**What needs to be done**
Copy each of the entries below faithfully, setting aside any pictures.
=== Extracted information ===
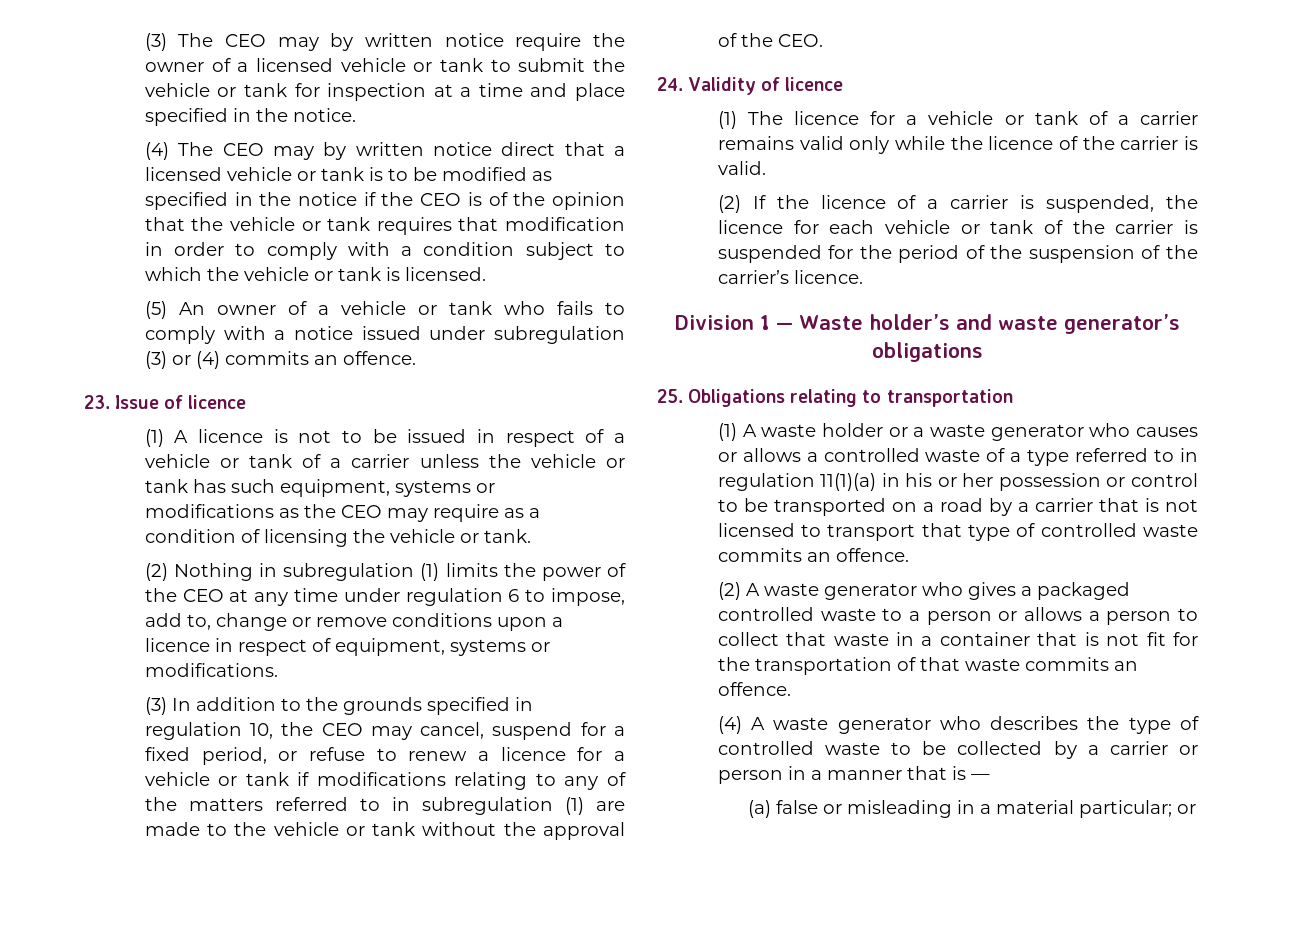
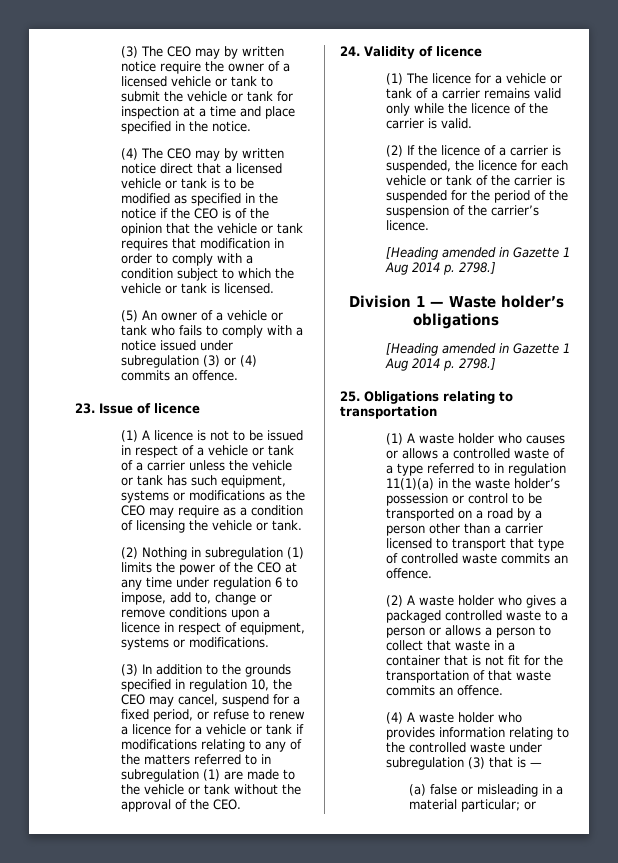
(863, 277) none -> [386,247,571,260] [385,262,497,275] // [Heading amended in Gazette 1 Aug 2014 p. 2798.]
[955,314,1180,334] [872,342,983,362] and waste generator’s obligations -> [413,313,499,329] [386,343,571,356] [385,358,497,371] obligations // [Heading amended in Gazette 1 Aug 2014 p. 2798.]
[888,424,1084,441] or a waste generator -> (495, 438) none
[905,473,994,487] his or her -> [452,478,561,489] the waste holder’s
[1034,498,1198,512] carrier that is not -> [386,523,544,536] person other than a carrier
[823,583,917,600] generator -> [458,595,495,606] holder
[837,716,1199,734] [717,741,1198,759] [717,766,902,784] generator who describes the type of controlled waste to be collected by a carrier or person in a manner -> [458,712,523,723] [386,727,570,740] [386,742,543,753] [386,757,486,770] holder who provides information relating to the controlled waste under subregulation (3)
===
**Task output**
(863, 277) none -> [386,247,571,260] [385,262,497,275] // [Heading amended in Gazette 1 Aug 2014 p. 2798.]
[955,314,1180,334] [872,342,983,362] and waste generator’s obligations -> [413,313,499,329] [386,343,571,356] [385,358,497,371] obligations // [Heading amended in Gazette 1 Aug 2014 p. 2798.]
[888,424,1084,441] or a waste generator -> (495, 438) none
[905,473,994,487] his or her -> [452,478,561,489] the waste holder’s
[1034,498,1198,512] carrier that is not -> [386,523,544,536] person other than a carrier
[823,583,917,600] generator -> [458,595,495,606] holder
[837,716,1199,734] [717,741,1198,759] [717,766,902,784] generator who describes the type of controlled waste to be collected by a carrier or person in a manner -> [458,712,523,723] [386,727,570,740] [386,742,543,753] [386,757,486,770] holder who provides information relating to the controlled waste under subregulation (3)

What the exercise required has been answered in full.